15 congressional Republicans and large corporations such as Google and Twitter also supported withdrawing the policy.

 

The administration dropped the new policy nine days after creating it. The announcement came minutes before court hearings were set to start on the case brought by Harvard. 

 

International students may remain in the United States even if their fall courses are entirely online. This follows an earlier ruling from March which allows international students to pursue more online coursework than had been allowed before the onset of COVID-19 in the U.S.

 

Over one million international students study in the U.S., including nearly 1,200 at PSU. International students contributed over $40 billion to the economy in 2019, according to an announcement by PSU in support of PSU’s international students.

 

According to Nya Mbock, the international affairs director of the Associated Students of PSU, international students are vital to financing PSU.

 

“They are the backbone of a lot of different departments,” Mbock said. “We can’t afford to lose international students’ trust. We can’t afford to make them feel like they’re not a priority because they’re an utmost priority.” 

 

Colleges and universities rushed not only to sue and petition the government to revoke its decision, but also to provide options to international students in case the plan went into effect in the fall.

 

The Office of International Student and Scholar Services put together a webpage to provide students with updates regarding the changing situation. It includes information on which courses count as in-person credits—not only classes, but also student leadership and graduate research and thesis work. 

 

PSU also planned to issue new I-20 student visas affirming international students studying at the university were taking in-person credits. 

 

ASPSU created an ad-hoc committee to plan ways in which PSU could keep its international students in the U.S., according to Mbock.

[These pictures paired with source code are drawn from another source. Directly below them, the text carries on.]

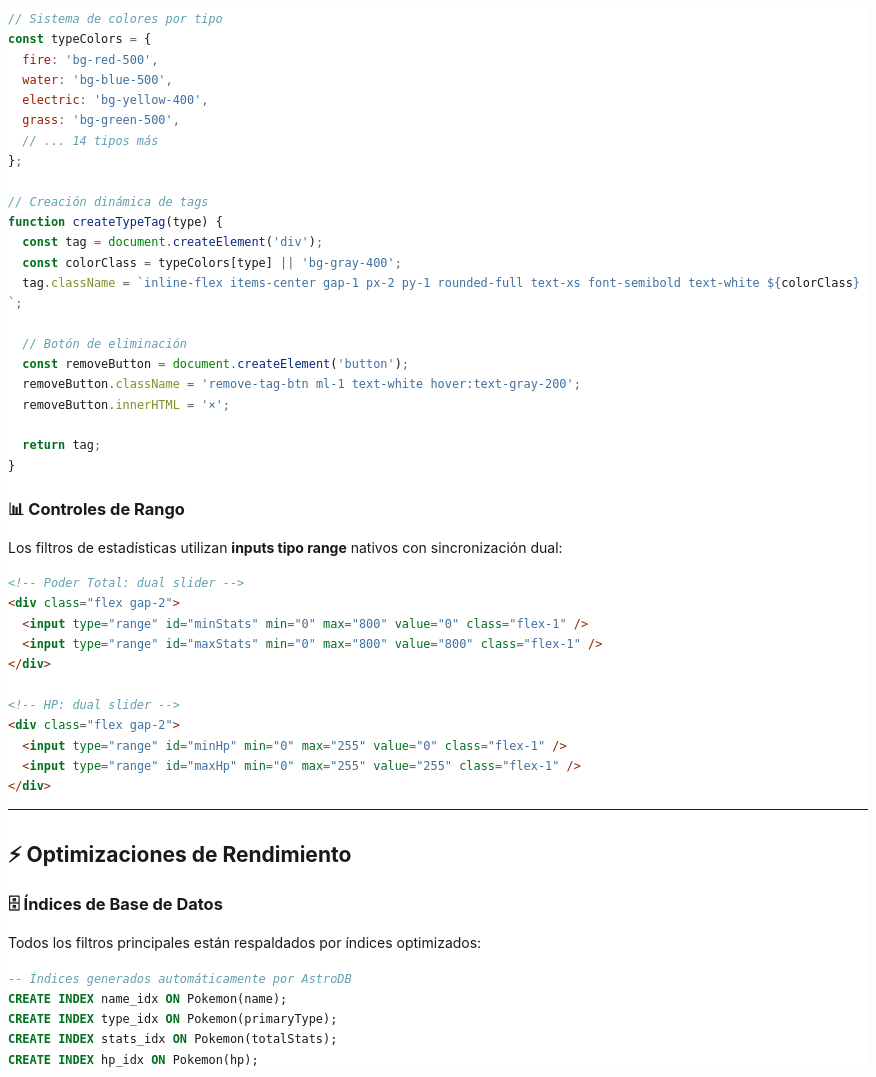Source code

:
 ```javascript
// Sistema de colores por tipo
const typeColors = {
  fire: 'bg-red-500',
  water: 'bg-blue-500',
  electric: 'bg-yellow-400',
  grass: 'bg-green-500',
  // ... 14 tipos más
};

// Creación dinámica de tags
function createTypeTag(type) {
  const tag = document.createElement('div');
  const colorClass = typeColors[type] || 'bg-gray-400';
  tag.className = `inline-flex items-center gap-1 px-2 py-1 rounded-full text-xs font-semibold text-white ${colorClass}`;
  
  // Botón de eliminación
  const removeButton = document.createElement('button');
  removeButton.className = 'remove-tag-btn ml-1 text-white hover:text-gray-200';
  removeButton.innerHTML = '×';
  
  return tag;
}
```

### 📊 Controles de Rango

Los filtros de estadísticas utilizan **inputs tipo range** nativos con sincronización dual:

```html
<!-- Poder Total: dual slider -->
<div class="flex gap-2">
  <input type="range" id="minStats" min="0" max="800" value="0" class="flex-1" />
  <input type="range" id="maxStats" min="0" max="800" value="800" class="flex-1" />
</div>

<!-- HP: dual slider -->
<div class="flex gap-2">
  <input type="range" id="minHp" min="0" max="255" value="0" class="flex-1" />
  <input type="range" id="maxHp" min="0" max="255" value="255" class="flex-1" />
</div>
```

---

## ⚡ Optimizaciones de Rendimiento

### 🗄️ Índices de Base de Datos

Todos los filtros principales están respaldados por índices optimizados:

```sql
-- Índices generados automáticamente por AstroDB
CREATE INDEX name_idx ON Pokemon(name);
CREATE INDEX type_idx ON Pokemon(primaryType); 
CREATE INDEX stats_idx ON Pokemon(totalStats);
CREATE INDEX hp_idx ON Pokemon(hp);
```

ASPSU worked to create student-taught classes to provide more options for in-person credits.

 

PSU students experienced significant emotional distress as they scrambled to change their academic plans for fall. Suddenly, they needed to determine whether they would be able to remain in the U.S., or if they would have to leave the country at the height of a pandemic.

“It was heartbreaking,” Mbock said, “thinking [international students] might have to leave on such a whim.” 

“That loss of control in a time when everything is uncertain and there’s so many things happening with COVID-19 and with racial tensions—it’s just another thing on an already overflowing plate,” Mbock said. “The amount of emotional duress this ruling put international students under, and they’re just supposed to recover from that?”

 

Ida Ayu Karina Dwijayanti, an international student from Indonesia, was devastated when she first heard about the federal government’s decision to revoke student visas. 

 

In the beginning of [the COVID-19 outbreak in the U.S.], when all of my friends went back home, to their home states or their own countries, I specifically chose to stay in the U.S. despite being completely alone, just so I could still be here by the fall term,” Dwijayanti stated. “So, when I found out I should either take a class that I don’t really need or get deported, I was really sad and disappointed because I could’ve gone home earlier.”

 

For those who are particularly at risk for COVID-19, in-person classes are simply not an option.

 

Some international students felt themselves forced to decide between their education and their safety. 

“A few students were telling me they wouldn’t want to leave,” Mbock said. “If this was going to happen they would want to stay, even if it was illegally.” According to Mbock, these students were willing to put themselves in dangerous situations in order to continue their education, which they had worked so hard and paid so much to obtain. 

 

Dwijayanti worried what would happen to international students if the borders to their home countries remained closed. “If they got deported, where would they stay?”

 

“Now students feel so uncertain. Now they’re worried they could do this again,” Mbock said. 

 

“There’s this loss of trust in American education…that’s not something we’ll get back in a day.”